UPDATE: Some encouraging details from reader Kevin B.:

The 2.5L inline-5 cylinder is the base engine. It replaces the old 2.0L 4 cylinder, the 115hp "2.slow," as it was called. It's not a replacement for the VR6 (though, VW has actually stopped making the VR6 and as of 2004 hasn't been putting it in the Mark IV Jetta, either). The initial batch of Jetta Mark Vs are simplified in terms of options packages and engines and such. Here's what the full engine lineup will be within a few months:

2.5l I-5 - 150hp, 170 lbs./ft. torque.
1.9l I-4 TDI diesel - 100hp, 177 lbs./ft. torque.
2.0l I-4 turbocharged - 200hp, 207 lbs./ft. torque.

That 2.0T is a replacement both for the old 1.8T and the previous VR6. It's getting rave reviews in Germany in the new GTI. It'll be avaiable by June or July in the new GLI, which looks like this.

It'll also have the sportier interior, better steering, and better suspension that'll be on the new GTI already in Europe and in America next year. You'll be able to have it with either the 6-speed stick, or the 6-speed DSG dual-clutch sequential manumatic (my New Beetle has this, it's pretty wild).

Eventually, the Jetta V *may* get a VR6, of either 240hp or 280hp variety.

Nice; I hope so. I did kinda suspect that we'd be seeing better engines trailing the debut car with its base-only engine; you gotta have something to upsell the sophomore car with other than just 1.0 bug fixes, right?

It makes Euro-centric sense for VW to be edging toward the turbo engines rather than the higher-displacement sixes, but I still want that VR6 back. Especially if we're talking numbers in the high 200s. That'd be a nice consolation for this Jetta's being so much bigger than the one that 174 hp moves so well out from under me...

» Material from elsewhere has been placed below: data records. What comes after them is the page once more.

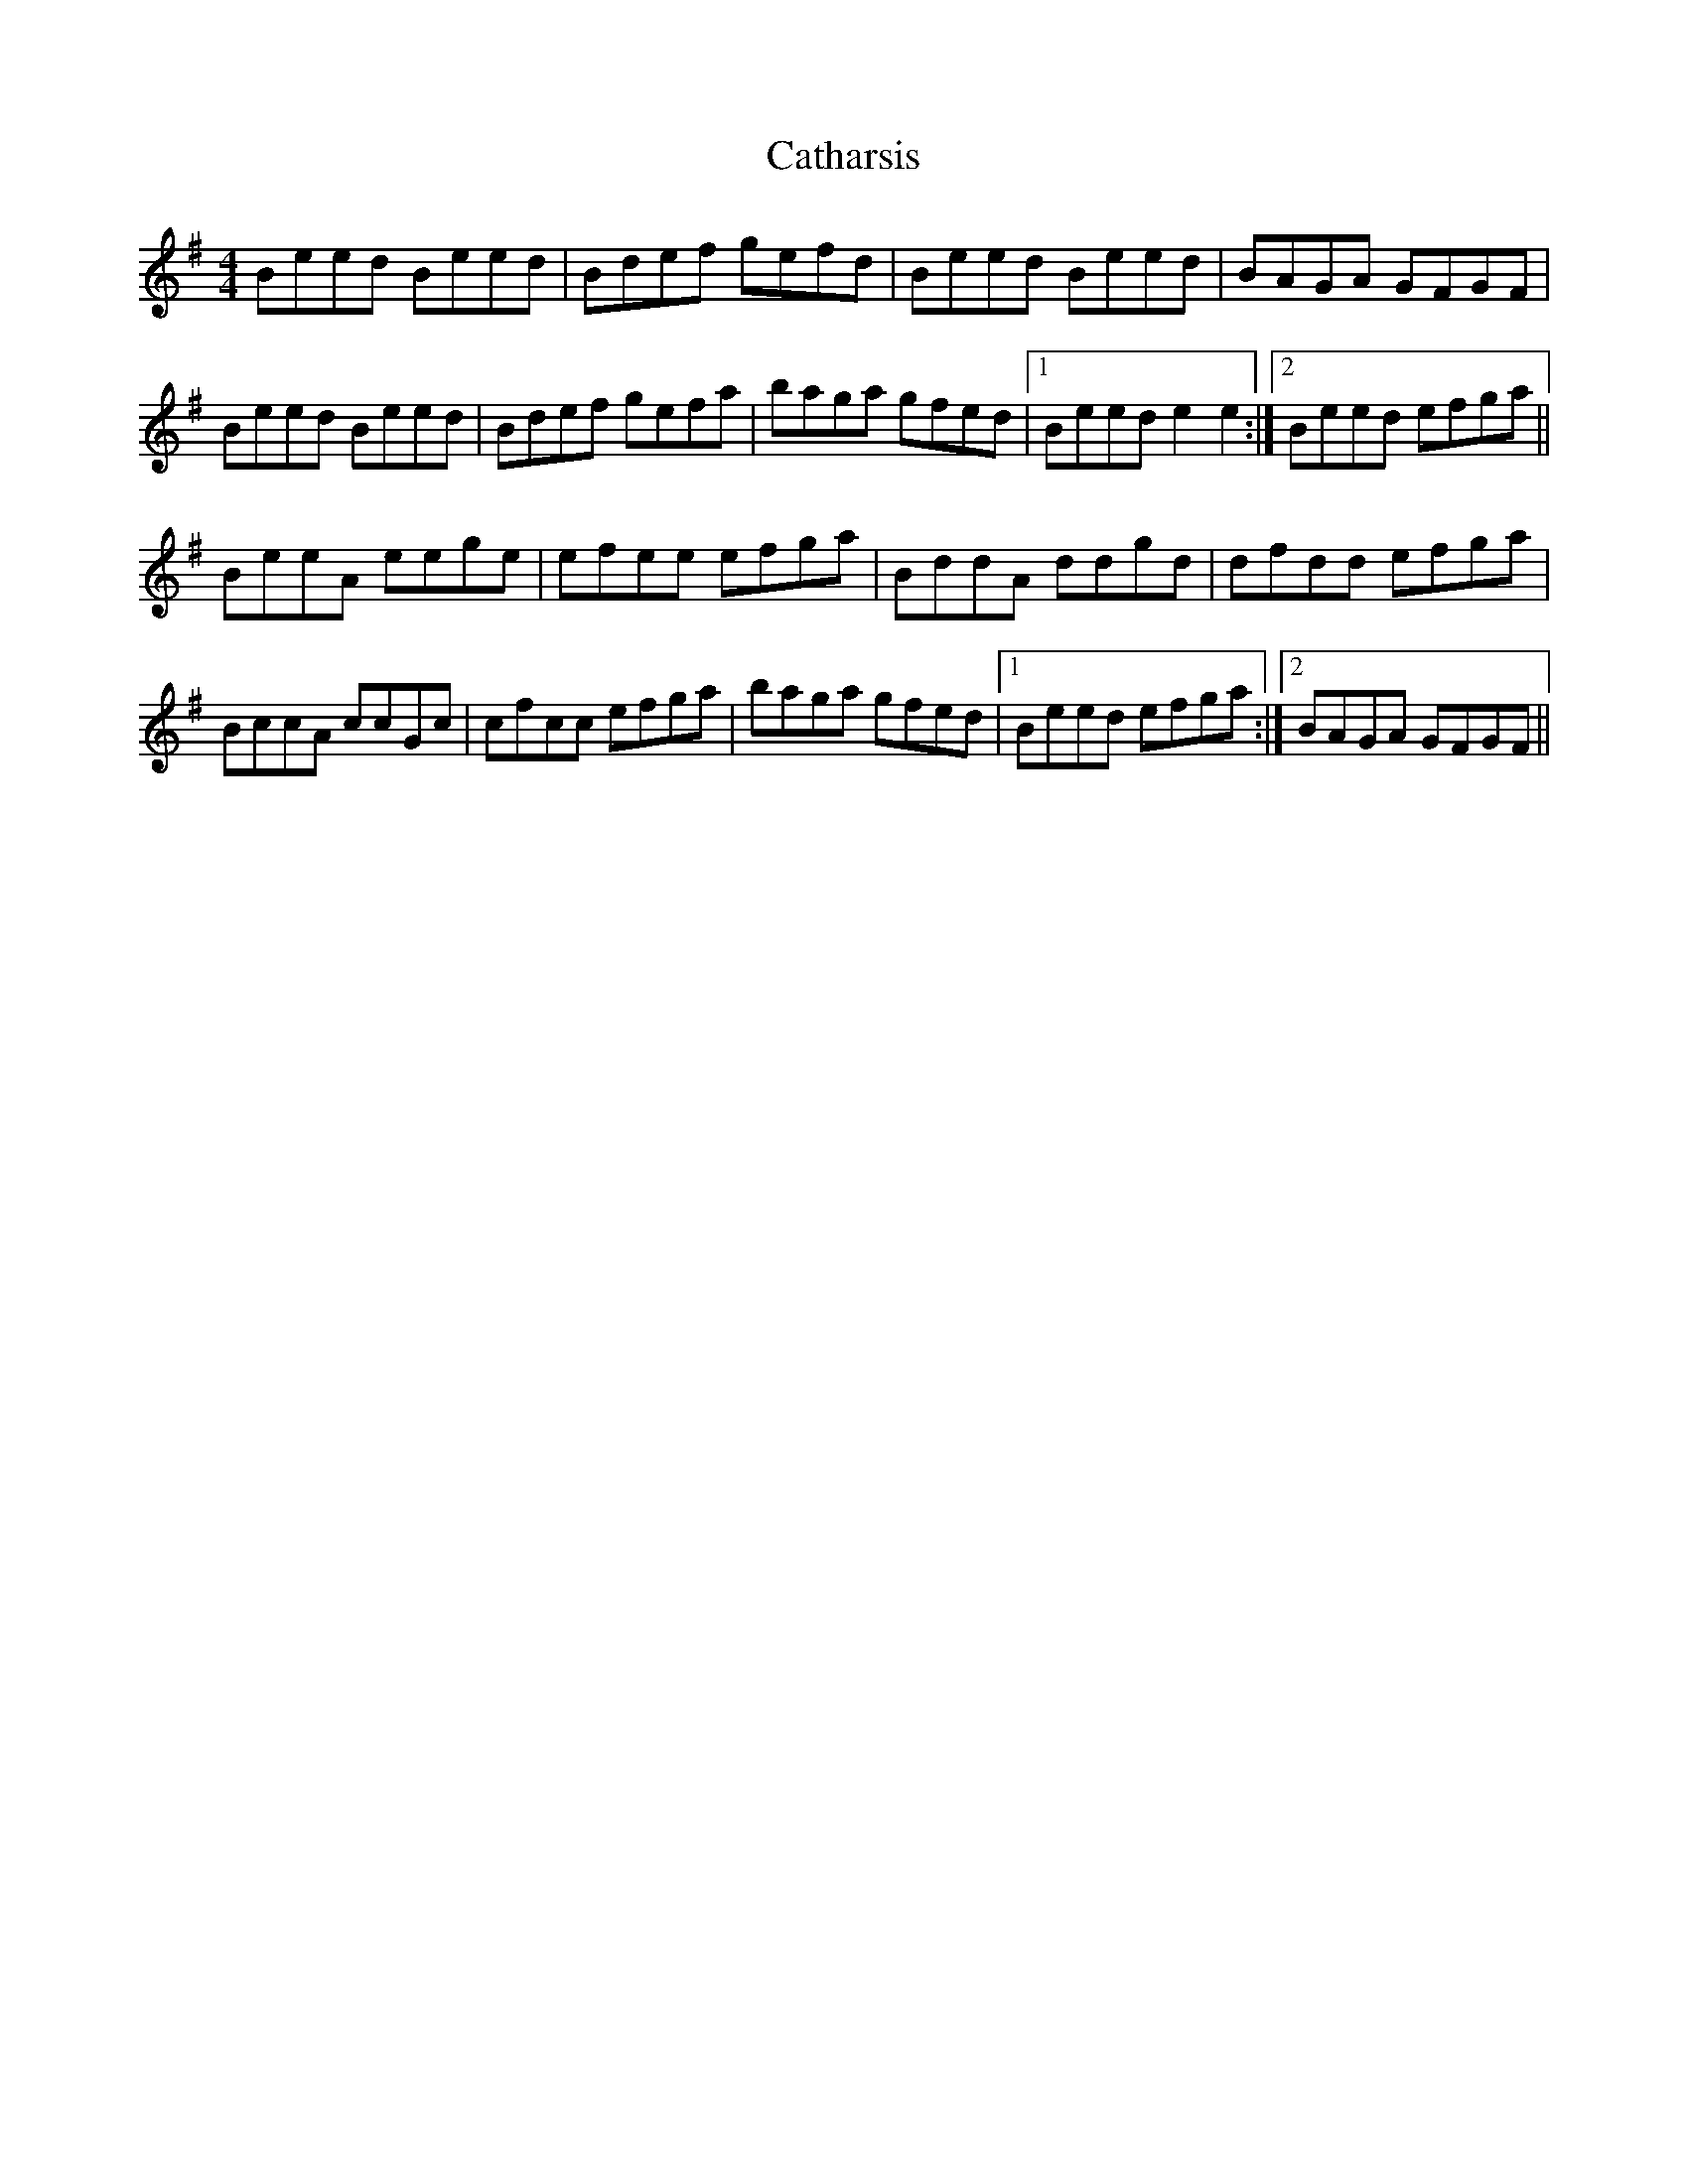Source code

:X: 6544
T: Catharsis
R: reel
M: 4/4
K: Eminor
Beed Beed|Bdef gefd|Beed Beed|BAGA GFGF|
Beed Beed|Bdef gefa|baga gfed|1 Beed e2 e2:|2 Beed efga||
BeeA eege|efee efga|BddA ddgd|dfdd efga|
BccA ccGc|cfcc efga|baga gfed|1 Beed efga:|2 BAGA GFGF||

As for it encroaching into Passat sales, I agree - but there's a new Passat that will be in the US in the fall that's larger than the current one:


Oh my! Now that looks sharp...

Also, on the price of the Jetta V - the Jetta V starts at around $18,500, in the form of a Value Edition that'll be on sale shortly after the launch. It lacks the leatherette interior of the base "normal" Jetta in favor of some pretty nice cloth, lacks the multifunction display in the gauge cluster, and has a slightly different sound system.

Which means, the Jetta V starts at about the same price as the Jetta IV, with much more equipment, and goes up to the $26,000 level for the Package 2 car with leather and everything. So, with the Value Edition, it really doesn't start any higher than the old car. Just ends up higher. :)

Well, that's good news—I just hope the undeniably larger size and the "It's all grown up—sort of" marketing don't undercut the benefit of these figures.

It's an uphill trudge they've set themselves for. It's naturally easier to take a product upmarket than it is to defeature it, which is what VW going "back to its roots" would entail. To succeed, they'd need a marketing campaign as expertly engineered as the one for the iPod shuffle, which faced exactly the same difficulty—and seems to have succeeded quite lavishly.